A sketch of our model can be seen below.

Let's prepare the dataset in the form that our model expects it.

In [226]:
X = data.drop(columns=['Class'])
y = data['Class']

X_train, X_test, y_train, y_test = train_test_split(X, y, test_size=0.3)


def convert_to_dict(df):
    return {'numeric': df.drop(columns=['Airline', 'AirportFrom', 'AirportTo']).astype(float).values,
            'airline': df['Airline'],
            'airport_from': df['AirportFrom'],
            'airport_to': df['AirportTo']}


X_train = convert_to_dict(X_train)
X_test = convert_to_dict(X_test)

Train and evaluate our model.

In [230]:
hist = model.fit(X_train, y_train, epochs=10, batch_size=128, validation_data=(X_test, y_test))

Epoch 1/10
Epoch 2/10
Epoch 3/10
Epoch 4/10
Epoch 5/10
Epoch 6/10
Epoch 7/10
Epoch 8/10
Epoch 9/10
Epoch 10/10


In [229]:
results = model.evaluate(X_test, y_test)

for name, value in zip(metrics, results):
    print(f'{name:<10}: {value:.2f}')

Loss      : 0.63
Accuracy  : 0.64
Precision : 0.63
Recall    : 0.49
AUC       : 0.69


By adding these categorical features we managed to improve the model's performance bit. By tuning parameters such as the embedding dim and the vocabulary size, we might get an even better performance out of our embeddings.

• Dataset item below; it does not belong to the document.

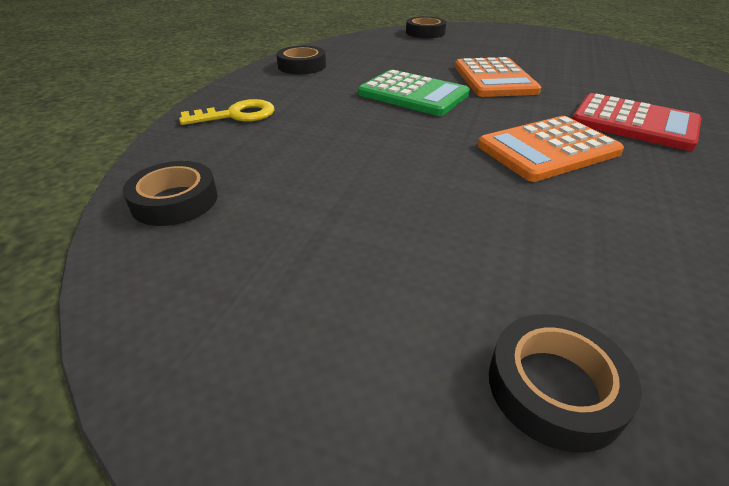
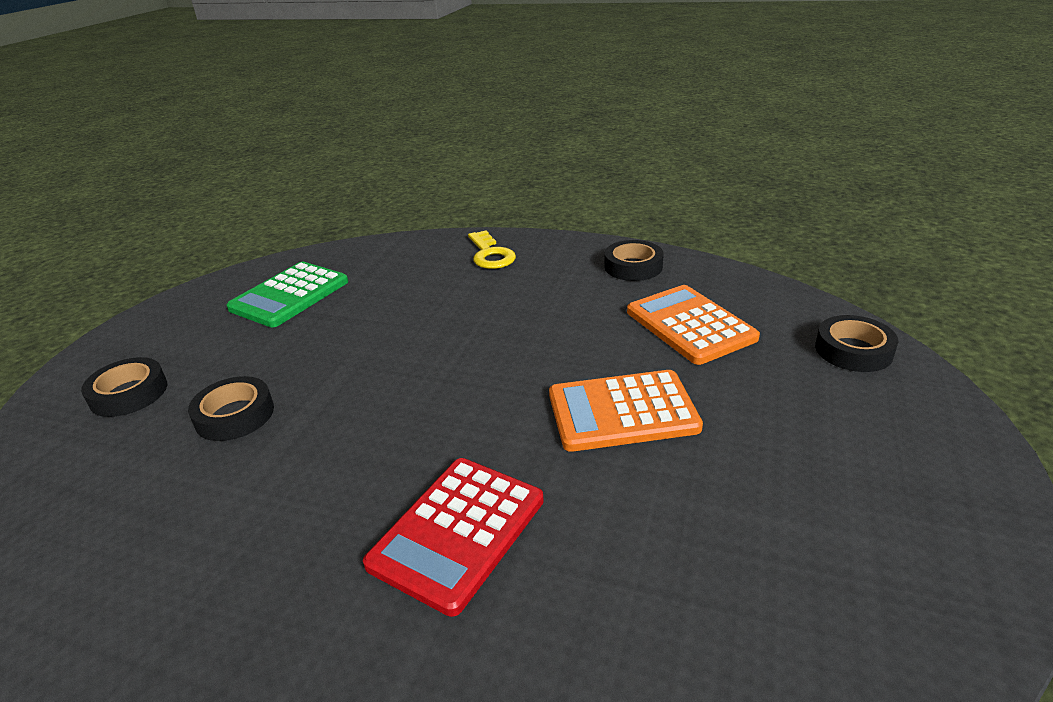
camera: 90 degrees right, 5 degrees down
(175, 201) = (355, 259): black tape -> black tape (235, 415)
(413, 94) = (551, 343): green calculator -> green calculator (290, 295)
(548, 149) = (393, 432): orange calculator -> orange calculator (690, 325)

## Part 1: Practical aspects regarding model training

### History callback

You might have noticed in the previous training that I assigned the output of `model.fit()` to a variable called `hist`. This is called the [History callback](https://www.tensorflow.org/api_docs/python/tf/keras/callbacks/History). This stores all information relevant to the model's training (i.e. the stuff that is printed on screen). This callback gives us access to this information, which we can use for analysis, visualizations, etc.